La Nazionale arriva a questo appuntamento con consapevolezza e pressione. Dall’altra parte ci sarà una Bosnia solida, capace di eliminare il Galles ai calci di rigore e guidata dall’esperienza di Dzeko. In palio non c’è soltanto una qualificazione, ma il ritorno su un palcoscenico che manca dal 2014.
In caso di successo, l’Italia entrerebbe nel gruppo B della fase finale insieme a Canada, Qatar e Svizzera. Un girone equilibrato ma ricco di insidie, che vedrebbe gli azzurri esordire il 12 giugno a Toronto contro i padroni di casa. Una sfida dal forte impatto emotivo, anche per la presenza di giocatori di alto livello tra i nordamericani.
La seconda gara sarebbe in programma il 18 giugno a Los Angeles contro la Svizzera, avversario già affrontato recentemente e capace di creare difficoltà. Un test chiave per le ambizioni di qualificazione alla fase a eliminazione diretta.
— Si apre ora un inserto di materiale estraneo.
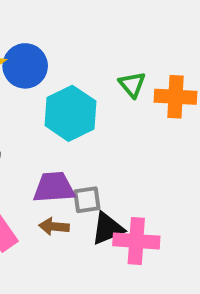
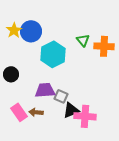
gray square: (87, 200) -> (61, 96), turned 32
brown arrow: (54, 227) -> (36, 112), moved

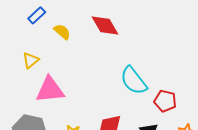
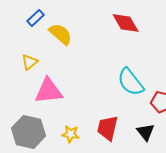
red diamond: (105, 26) -> (126, 23), moved
yellow semicircle: (62, 32) -> (61, 34), size x1.4

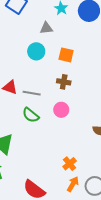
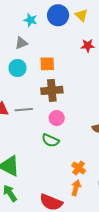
brown cross: (64, 82) -> (52, 90), size x1.5
green semicircle: (31, 115) -> (50, 140), moved
orange arrow: (73, 184) -> (76, 188), moved

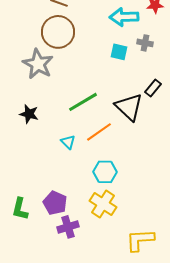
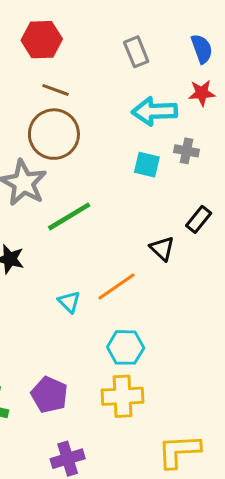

Il girone si chiuderebbe il 24 giugno a Seattle contro il Qatar, formazione alla ricerca di riscatto dopo l’esperienza negativa del 2022. Sulla carta l’impegno meno proibitivo, ma da affrontare senza cali di tensione.
Il Mondiale 2026, organizzato tra Stati Uniti, Canada e Messico, prenderà il via l’11 giugno e si concluderà il 19 luglio. Un’edizione storica, la prima a tre nazioni, che rappresenta anche una nuova occasione per rilanciare il calcio italiano a livello internazionale.
Tutto, però, passa da Zenica. Senza la vittoria nella finale playoff, il percorso si fermerebbe ancora prima di iniziare. E allora quelle che potrebbero essere amichevoli di preparazione al Mondiale diventerebbero partite senza significato, con il peso di un’altra occasione persa.
Per questo la sfida contro la Bosnia assume i contorni di una vera e propria finale: dentro o fuori, senza appello. L’Italia è chiamata a rispondere presente.